- _Problem_: To complete this task, print all the data below exactly but leave out the images.

- _Collected data_:
****************
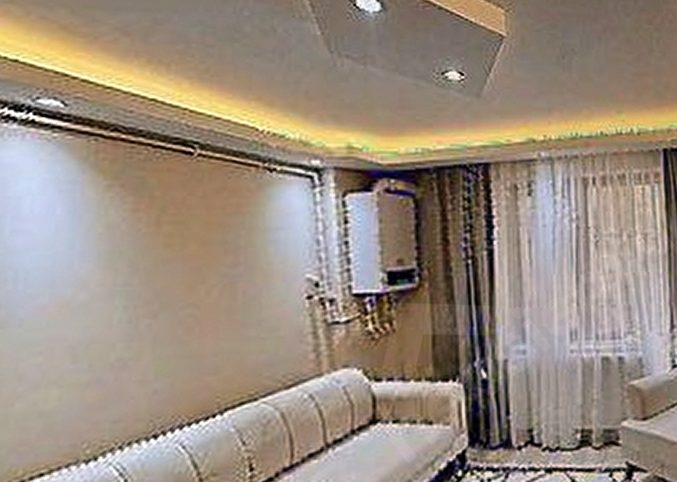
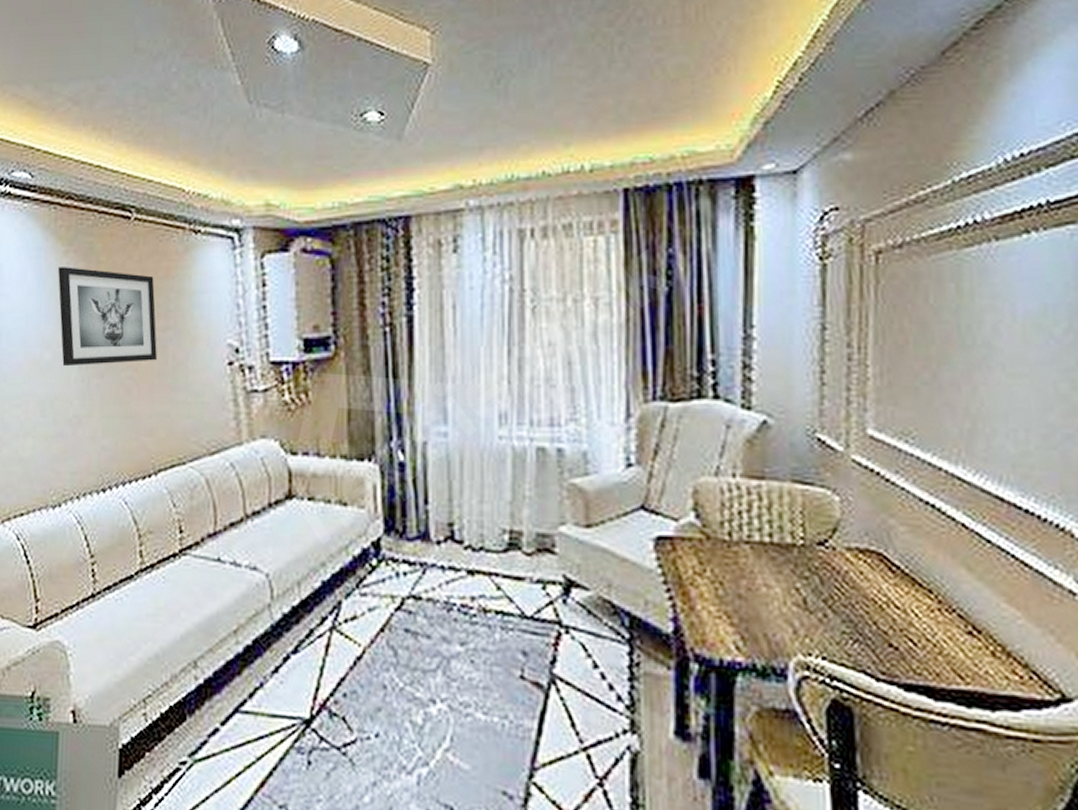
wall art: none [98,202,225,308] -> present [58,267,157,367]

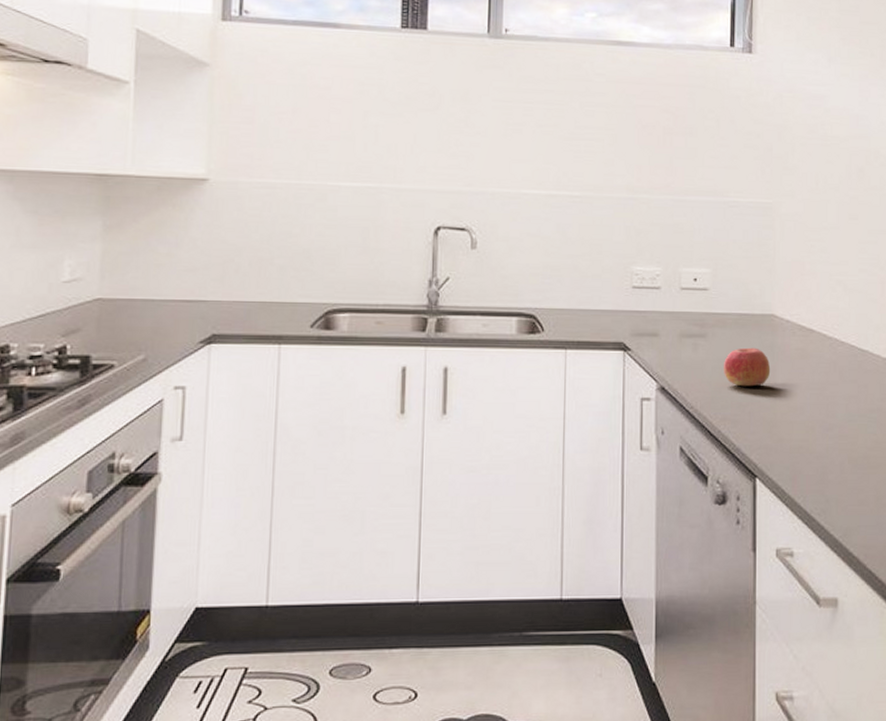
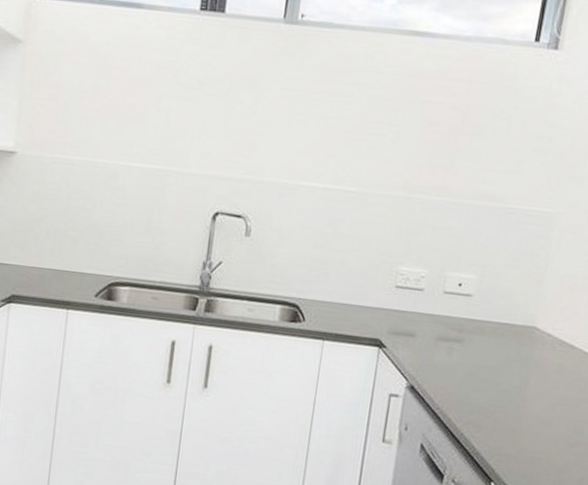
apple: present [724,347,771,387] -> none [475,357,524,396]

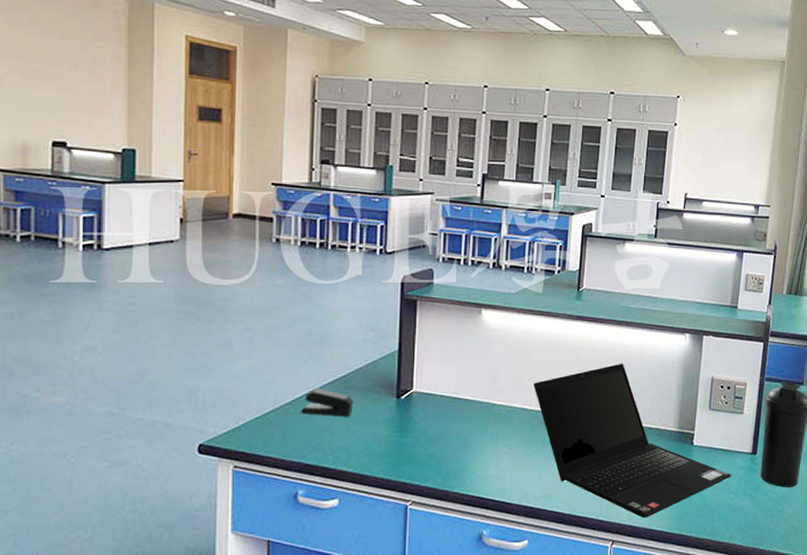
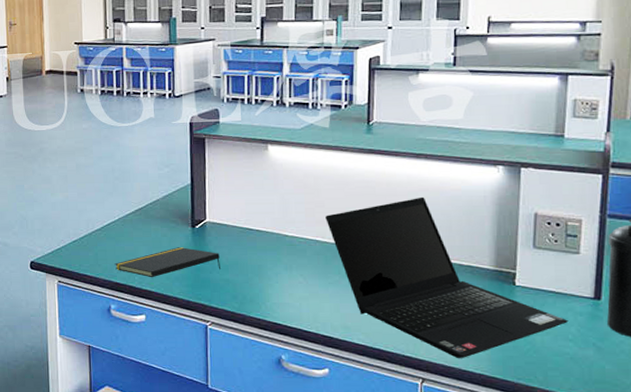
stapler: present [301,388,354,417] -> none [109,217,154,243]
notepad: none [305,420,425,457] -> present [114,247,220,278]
****************
- _Problem solution_:
wall art: none [98,202,225,308] -> present [58,267,157,367]

apple: present [724,347,771,387] -> none [475,357,524,396]

stapler: present [301,388,354,417] -> none [109,217,154,243]
notepad: none [305,420,425,457] -> present [114,247,220,278]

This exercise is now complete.